Yes. Many farms upgrade from manual to automatic egg collection. We evaluate the existing poultry cage system, chicken coop size, and egg room layout to design a suitable egg conveyor and egg collector solution that can be installed with minimum interruption.
Is an automatic egg collector suitable for small farms?
It depends on the scale. For very small farms, manual egg collection may still be enough. But once you manage several thousand layers, an automatic egg collector and simple egg collection system can already save time and labor. We can design systems for both medium and large farms.
Will the egg belts hurt the hens or cause stress?
No. The egg collection belts do not disturb the birds. Eggs roll gently from the front of the layer chicken cage, while hens stay comfortably inside the cage. The cage is designed so that egg movement and bird welfare are both taken care of.
Can the system handle different egg sizes?
Yes. The design of the egg conveyor belt systems and guides allows the collection of standard commercial egg sizes. Very small or misshaped eggs may require careful grading later, but the egg collection machine can transport them safely.
How long does an in house egg collection system last?

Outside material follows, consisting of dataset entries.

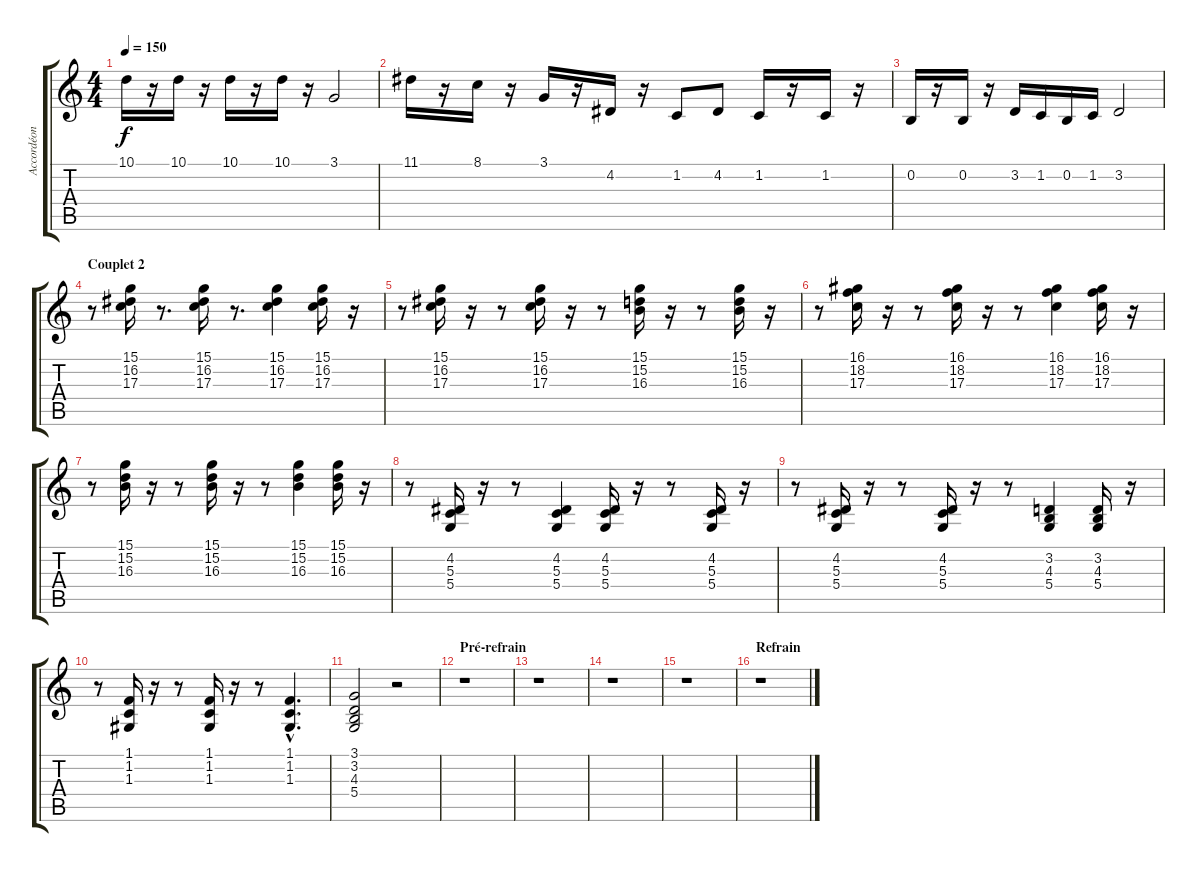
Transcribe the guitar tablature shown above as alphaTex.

\track ("Accordéon" "Accordéon") {instrument accordion}
\staff {score tabs}
\tuning (E4 B3 G3 D3 A2 E2) {hide}
\ts (4 4)
\tempo 150
\clef g2
\ks c
10.1.16{dy f} r.16 10.1.16 r.16 10.1.16 r.16 10.1.16 r.16 3.1.2 |
11.1.16 r.16 8.1.16 r.16 3.1.16 r.16 4.2.16 r.16 1.2.8 4.2.8 1.2.16 r.16 1.2.16 r.16 |
0.2.16 r.16 0.2.16 r.16 3.2.16 1.2.16 0.2.16 1.2.16 3.2.2 |
\section ("" "Couplet 2")
r.8{volume 12} (15.1 16.2 17.3).16 r.8{d} (15.1 16.2 17.3).16 r.8{d} (15.1 16.2 17.3).4 (15.1 16.2 17.3).16 r.16 |
r.8 (15.1 16.2 17.3).16 r.16 r.8 (15.1 16.2 17.3).16 r.16 r.8 (15.1 15.2 16.3).16 r.16 r.8 (15.1 15.2 16.3).16 r.16 |
r.8 (16.1 18.2 17.3).16 r.16 r.8 (16.1 18.2 17.3).16 r.16 r.8 (16.1 18.2 17.3).4 (16.1 18.2 17.3).16 r.16 |
r.8 (15.1 15.2 16.3).16 r.16 r.8 (15.1 15.2 16.3).16 r.16 r.8 (15.1 15.2 16.3).4 (15.1 15.2 16.3).16 r.16 |
r.8 (4.2 5.3 5.4).16 r.16 r.8 (4.2 5.3 5.4).4 (4.2 5.3 5.4).16 r.16 r.8 (4.2 5.3 5.4).16 r.16 |
r.8 (4.2 5.3 5.4).16 r.16 r.8 (4.2 5.3 5.4).16 r.16 r.8 (3.2 4.3 5.4).4 (3.2 4.3 5.4).16 r.16 |
r.8 (1.1 1.2 1.3).16 r.16 r.8 (1.1 1.2 1.3).16 r.16 r.8 (1.1{hac} 1.2{hac} 1.3{hac}).4{d} |
(3.1 3.2 4.3 5.4).2 r.2 |
\section ("" "Pré-refrain")
r.1 |
r.1 |
r.1 |
r.1 |
\section ("" "Refrain")
r.1
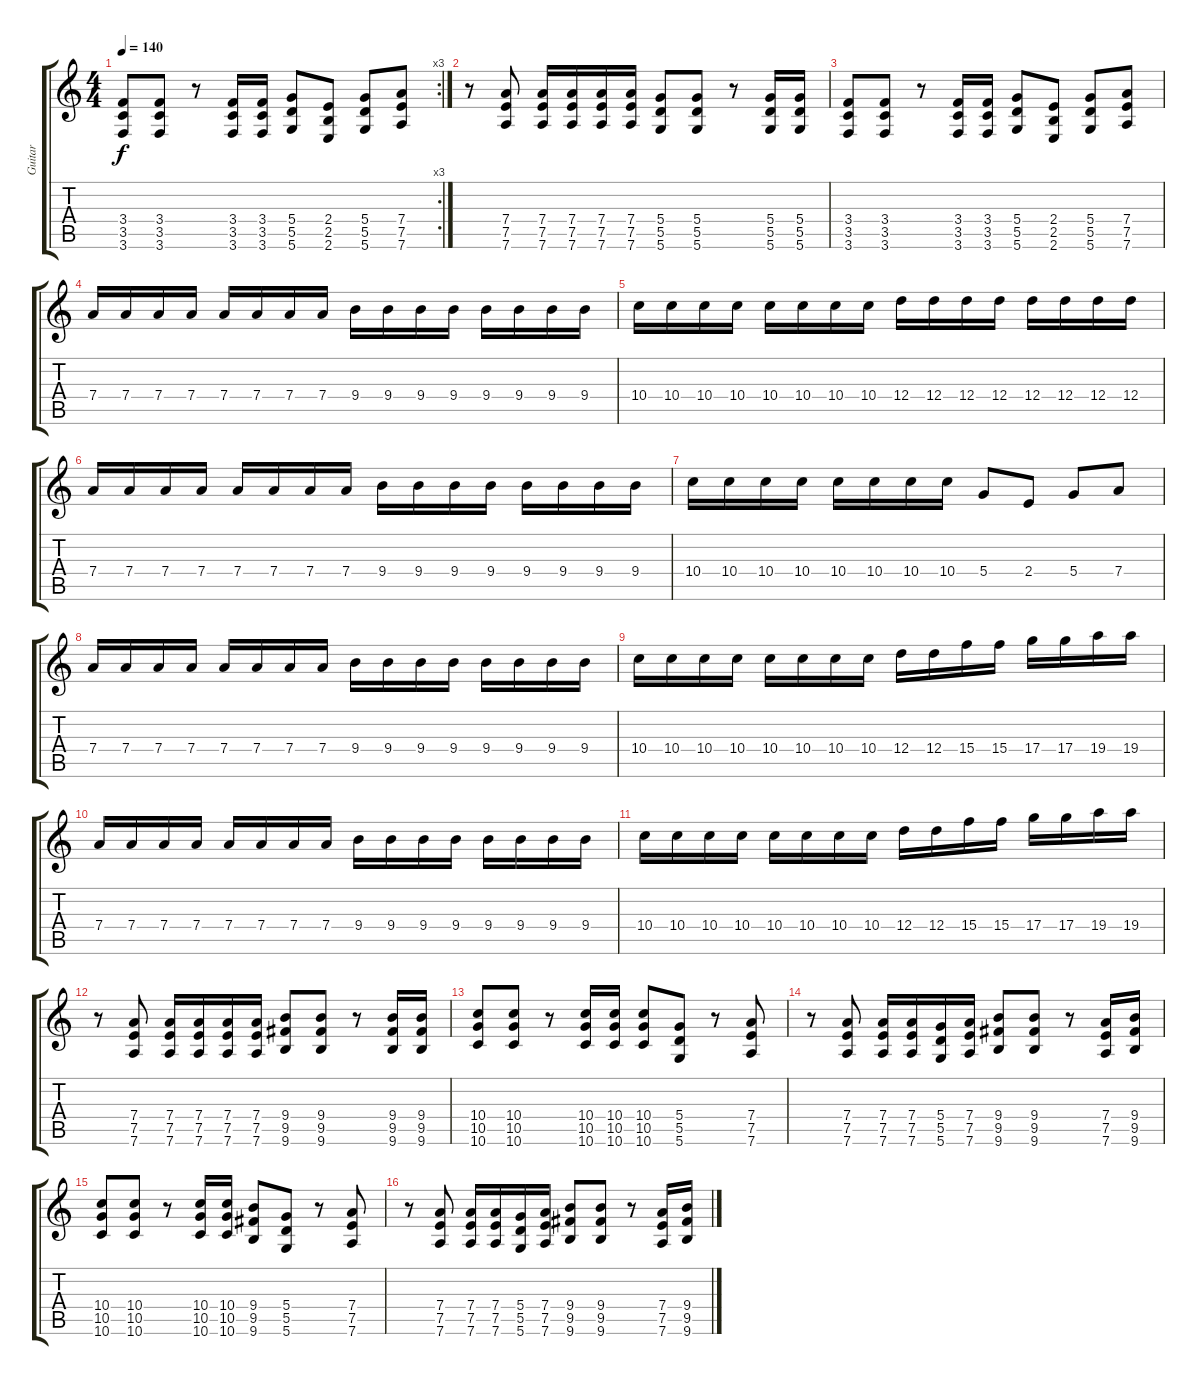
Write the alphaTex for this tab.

\track ("Guitar" "Guitar") {instrument synthbass1}
\staff {score tabs}
\tuning (E4 B3 G3 D3 A2 D2) {hide}
\rc 3
\ts (4 4)
\tempo 140
\clef g2
\ks c
(3.4 3.5 3.6).8{dy f} (3.4 3.5 3.6).8 r.8 (3.4 3.5 3.6).16 (3.4 3.5 3.6).16 (5.4 5.5 5.6).8 (2.4 2.5 2.6).8 (5.4 5.5 5.6).8 (7.4 7.5 7.6).8 |
r.8 (7.4 7.5 7.6).8 (7.4 7.5 7.6).16 (7.4 7.5 7.6).16 (7.4 7.5 7.6).16 (7.4 7.5 7.6).16 (5.4 5.5 5.6).8 (5.4 5.5 5.6).8 r.8 (5.4 5.5 5.6).16 (5.4 5.5 5.6).16 |
(3.4 3.5 3.6).8 (3.4 3.5 3.6).8 r.8 (3.4 3.5 3.6).16 (3.4 3.5 3.6).16 (5.4 5.5 5.6).8 (2.4 2.5 2.6).8 (5.4 5.5 5.6).8 (7.4 7.5 7.6).8 |
7.4.16{instrument bassoon} 7.4.16 7.4.16 7.4.16 7.4.16 7.4.16 7.4.16 7.4.16 9.4.16 9.4.16 9.4.16 9.4.16 9.4.16 9.4.16 9.4.16 9.4.16 |
10.4.16 10.4.16 10.4.16 10.4.16 10.4.16 10.4.16 10.4.16 10.4.16 12.4.16 12.4.16 12.4.16 12.4.16 12.4.16 12.4.16 12.4.16 12.4.16 |
7.4.16 7.4.16 7.4.16 7.4.16 7.4.16 7.4.16 7.4.16 7.4.16 9.4.16 9.4.16 9.4.16 9.4.16 9.4.16 9.4.16 9.4.16 9.4.16 |
10.4.16 10.4.16 10.4.16 10.4.16 10.4.16 10.4.16 10.4.16 10.4.16 5.4.8 2.4.8 5.4.8 7.4.8 |
7.4.16 7.4.16 7.4.16 7.4.16 7.4.16 7.4.16 7.4.16 7.4.16 9.4.16 9.4.16 9.4.16 9.4.16 9.4.16 9.4.16 9.4.16 9.4.16 |
10.4.16 10.4.16 10.4.16 10.4.16 10.4.16 10.4.16 10.4.16 10.4.16 12.4.16 12.4.16 15.4.16 15.4.16 17.4.16 17.4.16 19.4.16 19.4.16 |
7.4.16 7.4.16 7.4.16 7.4.16 7.4.16 7.4.16 7.4.16 7.4.16 9.4.16 9.4.16 9.4.16 9.4.16 9.4.16 9.4.16 9.4.16 9.4.16 |
10.4.16 10.4.16 10.4.16 10.4.16 10.4.16 10.4.16 10.4.16 10.4.16 12.4.16 12.4.16 15.4.16 15.4.16 17.4.16 17.4.16 19.4.16 19.4.16 |
r.8{instrument synthbass1} (7.4 7.5 7.6).8 (7.4 7.5 7.6).16 (7.4 7.5 7.6).16 (7.4 7.5 7.6).16 (7.4 7.5 7.6).16 (9.4 9.5 9.6).8 (9.4 9.5 9.6).8 r.8 (9.4 9.5 9.6).16 (9.4 9.5 9.6).16 |
(10.4 10.5 10.6).8 (10.4 10.5 10.6).8 r.8 (10.4 10.5 10.6).16 (10.4 10.5 10.6).16 (10.4 10.5 10.6).8 (5.4 5.5 5.6).8 r.8 (7.4 7.5 7.6).8 |
r.8 (7.4 7.5 7.6).8 (7.4 7.5 7.6).16 (7.4 7.5 7.6).16 (5.4 5.5 5.6).16 (7.4 7.5 7.6).16 (9.4 9.5 9.6).8 (9.4 9.5 9.6).8 r.8 (7.4 7.5 7.6).16 (9.4 9.5 9.6).16 |
(10.4 10.5 10.6).8 (10.4 10.5 10.6).8 r.8 (10.4 10.5 10.6).16 (10.4 10.5 10.6).16 (9.4 9.5 9.6).8 (5.4 5.5 5.6).8 r.8 (7.4 7.5 7.6).8 |
r.8 (7.4 7.5 7.6).8 (7.4 7.5 7.6).16 (7.4 7.5 7.6).16 (5.4 5.5 5.6).16 (7.4 7.5 7.6).16 (9.4 9.5 9.6).8 (9.4 9.5 9.6).8 r.8 (7.4 7.5 7.6).16 (9.4 9.5 9.6).16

With correct installation, regular cleaning and simple maintenance, the system can serve for many years. Belts and some wearing parts may need replacement over time, but the main frames, drives and poultry cage system will stay in service across several production cycles.
Key Takeaways
- In house egg collection is an automatic system that collects eggs inside the poultry house using belts and conveyors.

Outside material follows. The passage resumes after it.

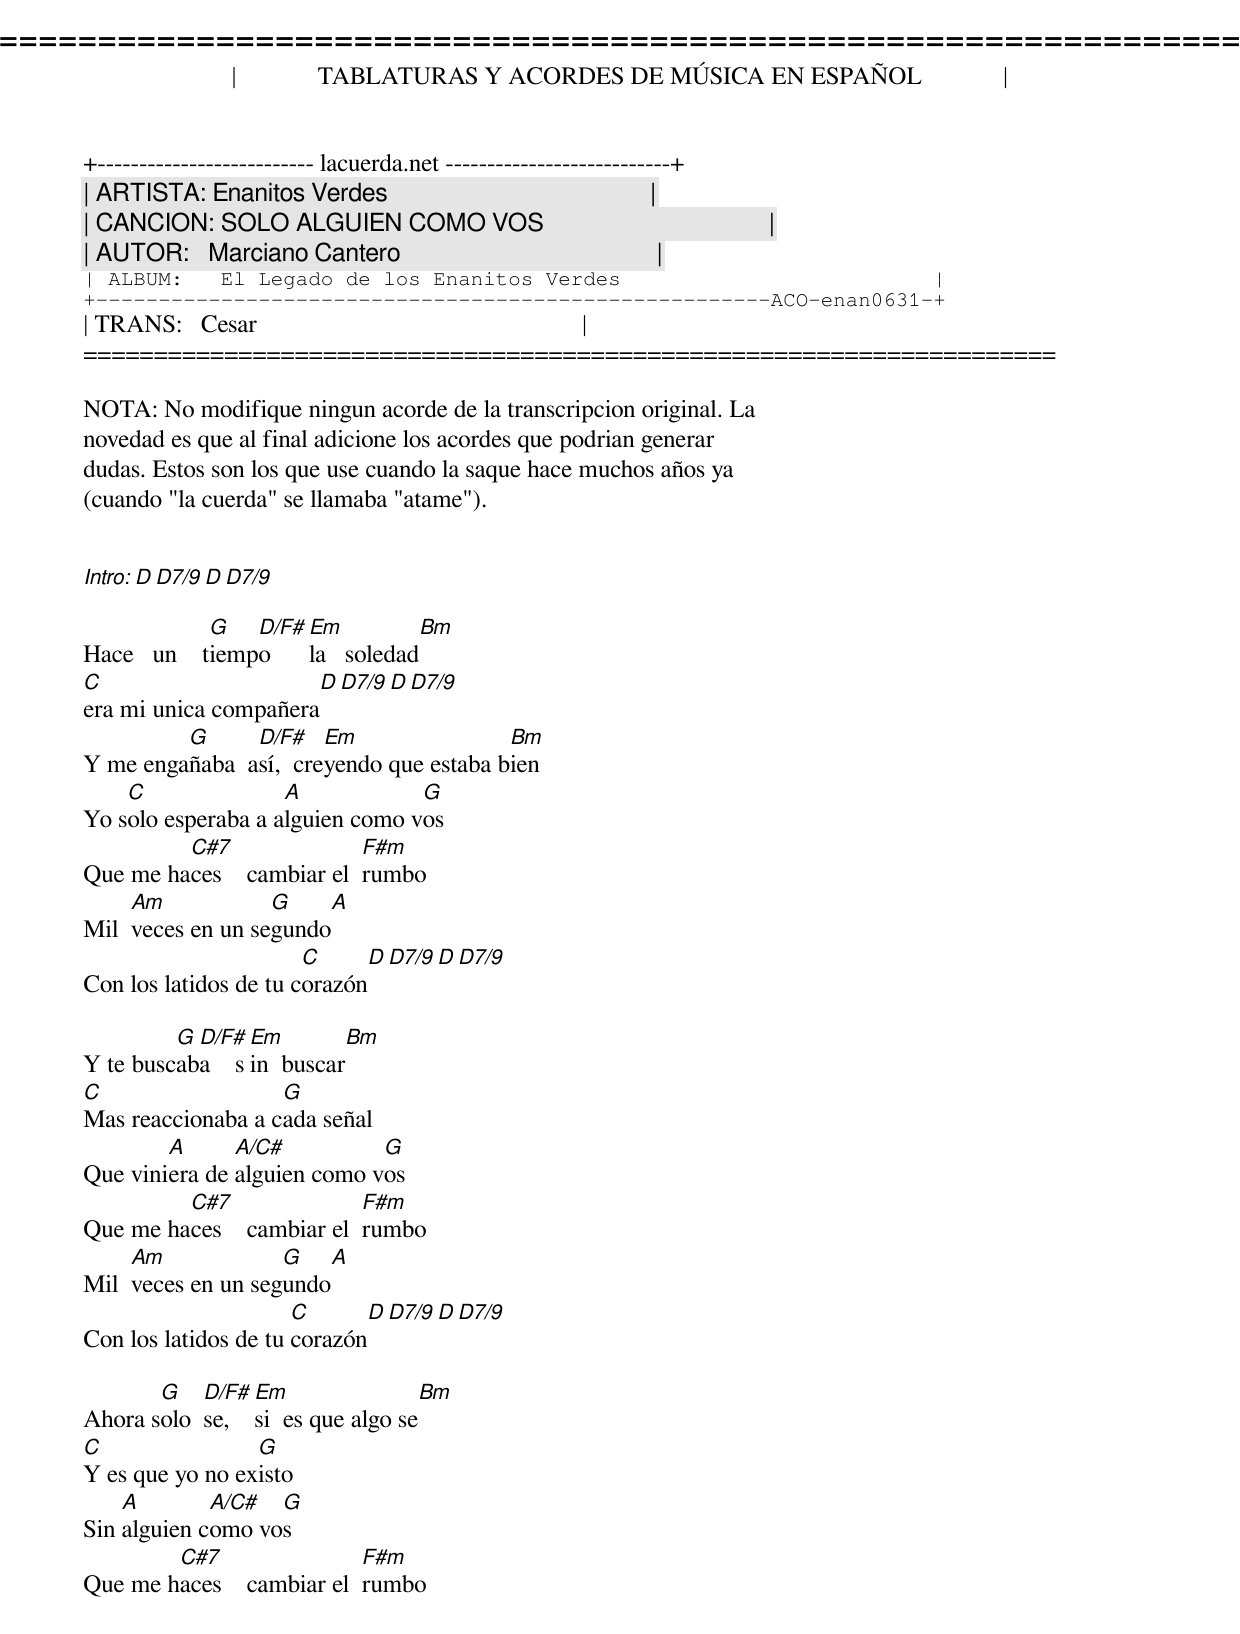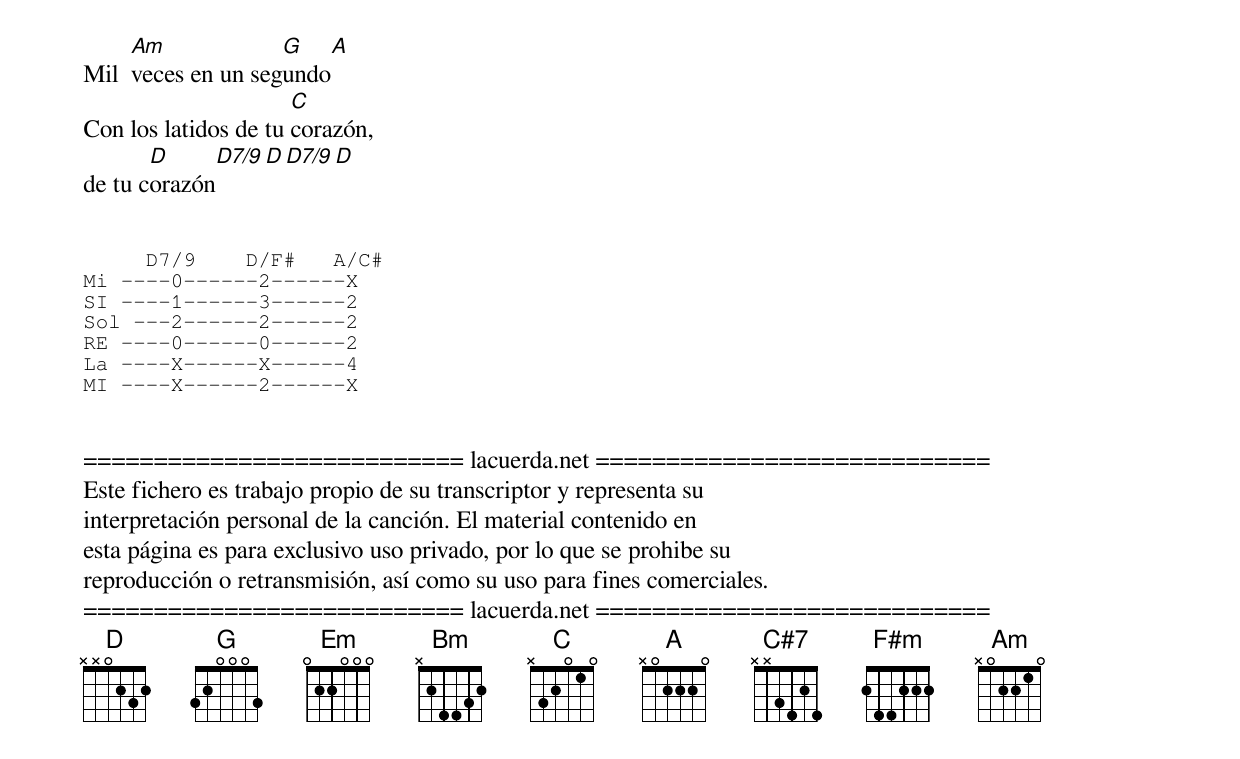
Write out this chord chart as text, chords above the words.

- It replaces manual egg picking, reduces labor costs, and improves egg hygiene and quality.
- The system includes cage egg belts, longitudinal conveyors, cross conveyors and a central egg collection station.
- It is ideal for layer cage systems, poultry battery cage systems, and modern high-density poultry houses.
- As a livestock breeding equipment manufacturer, we design complete solutions: cage, egg collection, feeding, drinking, manure removal and ventilation.
- With correct design and maintenance, an in house egg collection system delivers fast payback, stable operation and better control of your egg production business.